PROBLEM:
The task requires restating, word for word, the lines of the entries below from the one containing "ring pip: (957, 805)" through the final one, both included.

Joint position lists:
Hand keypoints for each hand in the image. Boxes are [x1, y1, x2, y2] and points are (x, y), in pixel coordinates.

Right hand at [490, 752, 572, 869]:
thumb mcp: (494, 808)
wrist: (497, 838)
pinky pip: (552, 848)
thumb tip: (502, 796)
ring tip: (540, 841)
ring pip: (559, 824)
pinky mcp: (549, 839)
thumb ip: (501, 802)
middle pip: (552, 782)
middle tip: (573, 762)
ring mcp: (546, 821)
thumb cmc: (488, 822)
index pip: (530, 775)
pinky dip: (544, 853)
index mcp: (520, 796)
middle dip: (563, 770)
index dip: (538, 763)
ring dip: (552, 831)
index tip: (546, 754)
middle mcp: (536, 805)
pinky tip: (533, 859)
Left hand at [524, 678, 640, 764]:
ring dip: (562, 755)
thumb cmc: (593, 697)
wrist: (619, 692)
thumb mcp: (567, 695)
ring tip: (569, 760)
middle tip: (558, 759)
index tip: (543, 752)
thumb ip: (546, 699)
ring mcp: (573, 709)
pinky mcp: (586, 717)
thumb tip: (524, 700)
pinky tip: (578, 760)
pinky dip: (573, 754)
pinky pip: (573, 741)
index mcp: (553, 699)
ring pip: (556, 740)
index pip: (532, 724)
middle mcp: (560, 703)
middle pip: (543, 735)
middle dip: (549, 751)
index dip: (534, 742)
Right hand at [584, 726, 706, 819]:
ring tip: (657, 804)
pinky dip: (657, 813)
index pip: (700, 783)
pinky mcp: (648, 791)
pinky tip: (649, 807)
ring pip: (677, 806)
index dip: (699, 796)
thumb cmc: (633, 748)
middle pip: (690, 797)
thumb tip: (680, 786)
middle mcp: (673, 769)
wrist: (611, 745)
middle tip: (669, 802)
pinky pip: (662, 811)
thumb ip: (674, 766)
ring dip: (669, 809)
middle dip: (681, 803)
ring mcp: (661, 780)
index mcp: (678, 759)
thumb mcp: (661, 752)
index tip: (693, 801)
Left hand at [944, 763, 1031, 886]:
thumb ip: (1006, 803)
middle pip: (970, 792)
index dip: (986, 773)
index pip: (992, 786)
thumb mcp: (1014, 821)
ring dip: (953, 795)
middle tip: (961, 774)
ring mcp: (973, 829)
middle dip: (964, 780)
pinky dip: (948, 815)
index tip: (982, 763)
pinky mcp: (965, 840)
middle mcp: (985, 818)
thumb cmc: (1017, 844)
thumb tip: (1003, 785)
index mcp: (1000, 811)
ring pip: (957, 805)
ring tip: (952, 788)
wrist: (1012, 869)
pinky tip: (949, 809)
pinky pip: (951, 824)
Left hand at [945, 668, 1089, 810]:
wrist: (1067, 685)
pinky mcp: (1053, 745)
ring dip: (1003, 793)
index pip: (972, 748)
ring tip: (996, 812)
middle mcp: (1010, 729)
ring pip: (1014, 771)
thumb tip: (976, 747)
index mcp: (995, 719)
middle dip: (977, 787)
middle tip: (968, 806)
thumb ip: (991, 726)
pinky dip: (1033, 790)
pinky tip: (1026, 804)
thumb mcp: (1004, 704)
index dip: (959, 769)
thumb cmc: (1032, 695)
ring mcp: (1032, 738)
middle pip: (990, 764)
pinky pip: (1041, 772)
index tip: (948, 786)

RESULT FOR THIS EXERCISE:
ring pip: (957, 805)
ring tip: (952, 788)
wrist: (1012, 869)
pinky tip: (949, 809)
pinky pip: (951, 824)
Left hand at [945, 668, 1089, 810]:
wrist: (1067, 685)
pinky mcp: (1053, 745)
ring dip: (1003, 793)
index pip: (972, 748)
ring tip: (996, 812)
middle mcp: (1010, 729)
ring pip: (1014, 771)
thumb tip: (976, 747)
index mcp: (995, 719)
middle dip: (977, 787)
middle tip: (968, 806)
thumb ip: (991, 726)
pinky dip: (1033, 790)
pinky tip: (1026, 804)
thumb mcp: (1004, 704)
index dip: (959, 769)
thumb cmc: (1032, 695)
ring mcp: (1032, 738)
middle pip: (990, 764)
pinky pip: (1041, 772)
index tip: (948, 786)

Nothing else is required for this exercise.